I've decided to abandon this blog in favor of a newer, more experimental hypertext form of writing. Come over and see the new place.

Friday, September 07, 2012

Illiterate Programming

For some reason, the group I am working with on a pretty complex Rails application does not believe in comments. They are big time adherents to agile methods, TDD, and that sort of thing, and the anti-comment stance seems to be a side effect of that. The reasons, I'm told, is that code should be self-explanatory, and also since comments can't be validated with tests they are likely to become outdated and inaccurate.

Well, the first reason seems like nonsense. I admit to sometimes taking that position myself, but I'm used to working in languages that have more powerful abstraction capabilities than Ruby (and so it is easier to shape programs to match human thought). And even there, it is almost always useful to put in some comments as guides. The Rails/Agile community seems to put a lot of thought into matching up user-visible structure, program structure, data structure, and the natural language ways to describe them, but their tools are really pretty crude and don't work in exactly the places where you need guidance.

For example, I ran across a method called sanitize_structure.
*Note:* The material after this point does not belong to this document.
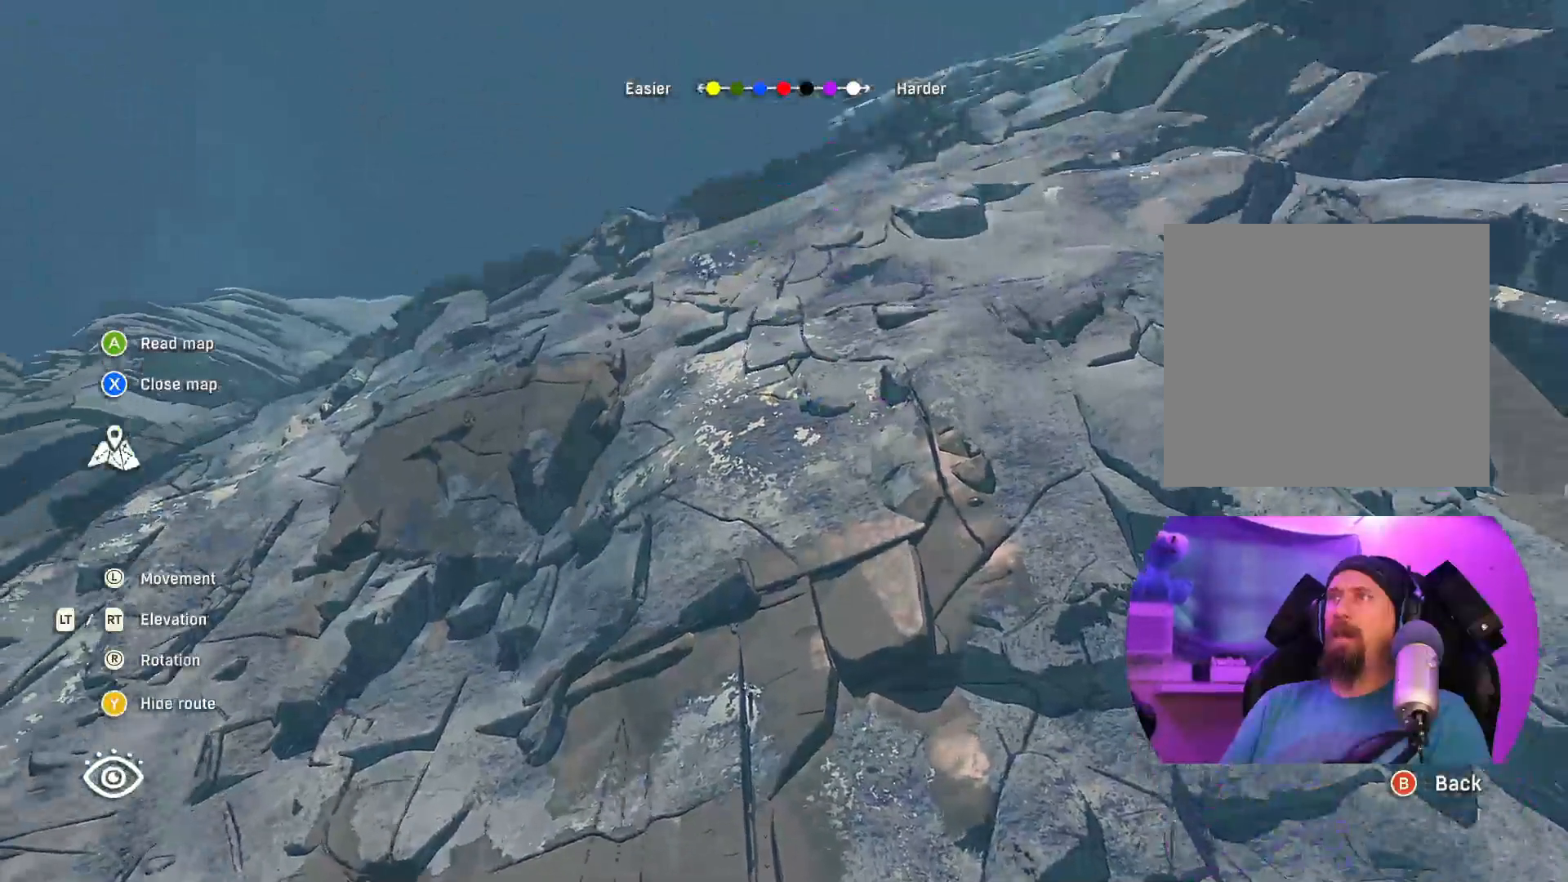
{"buttons": [], "left_stick": "center", "right_stick": "center", "events": [[100, "left_stick", "down"], [117, "right_stick", "down-right"], [283, "left_stick", "center"], [283, "right_stick", "center"]]}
Obviously this was supposed to take some representation of a (molecule) structure and produce a new one that had certain features removed, but what were they? There was no easy way to tell. And that's because this operation is not self-evident, it depends on domain knowledge that is not readily captured in standard Rails apparatus.

The second reason also seems pretty nonsensical. Yes comments may become outdated, but eliminating them entirely seems like having your legs amputated to get rid of toe fungus.

Now, this group works much more collaboratively than most places I've been involved with. And that means that perhaps code doesn't need to be as self-explanatory as I'm used to – instead, you are encouraged to go talk to people and get them to explain it to you. Talking is good, although it seems both inefficient and risky as a way to transmit software design information.

But I've really been missing the presence of English language in the code. I've tried addressing this technically – I found an Emacs package that lets me insert annotations into the code that do not get saved in the file but instead live in a side-channel. This means at least I can make my own notes and read them later, although nobody else sees them. And commit messages from source control are also a valuable source of human-scale explanations and design rationales.

A lot of agile seems to involve this kind of over-reaction to very real problems of earlier models of software development. But I guess this kind of over-reaction is fundamental to how any new thing establishes itself.

[to go up a few meta levels – I realized recently that the whole point of most of my work, including the commercial, research, and philosophical aspects of it, might be summed up as exploring ways for reconciling computational technology with the way human minds actually work. And given this, I realized that the agile methodology people might have something to teach me in that regard – that is one reason I took this job. I was pretty certain I would find adapting to agile to be a struggle, and it has been, but I think it will be a productive one. ]

[and more meta – I have been thinking about starting a different blog for technical stuff like this – having a technical blog seems to be practically a job requirement these days – but so far can't be bothered. I'll use tags.]